(Stored items from a collection)
....................

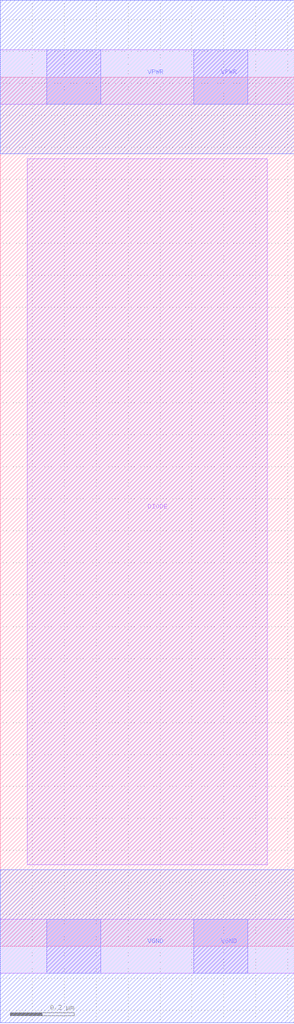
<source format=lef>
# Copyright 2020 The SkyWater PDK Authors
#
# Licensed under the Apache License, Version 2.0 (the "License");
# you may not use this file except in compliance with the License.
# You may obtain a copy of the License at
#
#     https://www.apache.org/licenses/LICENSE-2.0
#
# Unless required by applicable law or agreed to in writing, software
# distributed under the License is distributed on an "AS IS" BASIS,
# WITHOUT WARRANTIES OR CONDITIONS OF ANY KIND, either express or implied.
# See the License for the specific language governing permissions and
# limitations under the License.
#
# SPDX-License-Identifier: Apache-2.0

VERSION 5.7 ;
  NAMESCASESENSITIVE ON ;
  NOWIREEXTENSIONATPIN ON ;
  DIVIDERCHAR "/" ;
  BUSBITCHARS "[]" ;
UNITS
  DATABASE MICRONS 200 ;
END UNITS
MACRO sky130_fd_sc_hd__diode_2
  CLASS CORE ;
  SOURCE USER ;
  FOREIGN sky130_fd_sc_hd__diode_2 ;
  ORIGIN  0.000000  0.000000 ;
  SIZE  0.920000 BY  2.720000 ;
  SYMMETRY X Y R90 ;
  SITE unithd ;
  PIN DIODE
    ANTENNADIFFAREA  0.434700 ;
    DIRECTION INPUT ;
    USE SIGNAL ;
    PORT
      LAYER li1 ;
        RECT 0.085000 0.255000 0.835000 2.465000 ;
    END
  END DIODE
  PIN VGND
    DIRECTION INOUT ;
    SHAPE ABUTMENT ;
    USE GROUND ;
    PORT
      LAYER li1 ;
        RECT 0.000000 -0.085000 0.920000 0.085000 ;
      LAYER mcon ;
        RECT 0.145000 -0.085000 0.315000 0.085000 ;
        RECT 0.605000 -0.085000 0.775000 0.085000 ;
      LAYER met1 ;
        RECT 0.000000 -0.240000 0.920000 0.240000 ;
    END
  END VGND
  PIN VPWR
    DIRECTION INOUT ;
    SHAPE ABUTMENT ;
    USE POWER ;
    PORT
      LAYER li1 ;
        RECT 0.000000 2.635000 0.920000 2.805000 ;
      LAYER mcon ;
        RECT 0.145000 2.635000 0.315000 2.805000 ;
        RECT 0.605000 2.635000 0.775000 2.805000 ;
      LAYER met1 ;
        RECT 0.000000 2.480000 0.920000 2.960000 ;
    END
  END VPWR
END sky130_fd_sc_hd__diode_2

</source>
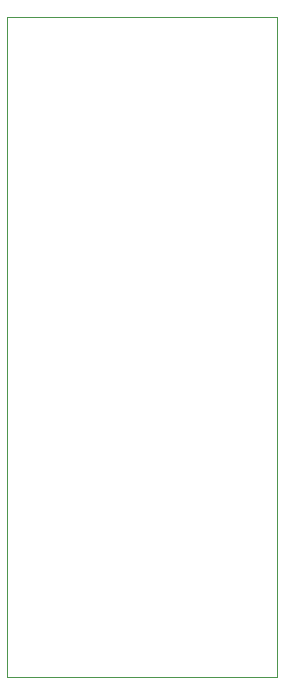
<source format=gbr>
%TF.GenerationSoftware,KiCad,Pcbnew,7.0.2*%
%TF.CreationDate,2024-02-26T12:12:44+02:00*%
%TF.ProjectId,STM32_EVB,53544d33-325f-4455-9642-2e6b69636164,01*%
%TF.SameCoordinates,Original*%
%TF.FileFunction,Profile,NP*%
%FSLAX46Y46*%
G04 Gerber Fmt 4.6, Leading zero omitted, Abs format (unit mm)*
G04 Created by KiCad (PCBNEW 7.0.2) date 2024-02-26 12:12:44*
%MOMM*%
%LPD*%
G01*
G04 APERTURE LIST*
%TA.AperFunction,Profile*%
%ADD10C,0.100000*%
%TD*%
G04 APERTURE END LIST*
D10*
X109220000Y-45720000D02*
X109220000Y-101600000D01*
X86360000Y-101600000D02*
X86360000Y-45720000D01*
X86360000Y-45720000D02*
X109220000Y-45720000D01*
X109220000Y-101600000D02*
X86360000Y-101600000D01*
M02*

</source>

....................

**WHAT YOU HAVE TO DO:**
Your response should be made up of the lines in the data that contain the word "under".

**THE COMPLETED TASK:**
# Licensed under the Apache License, Version 2.0 (the "License");
# distributed under the License is distributed on an "AS IS" BASIS,
# limitations under the License.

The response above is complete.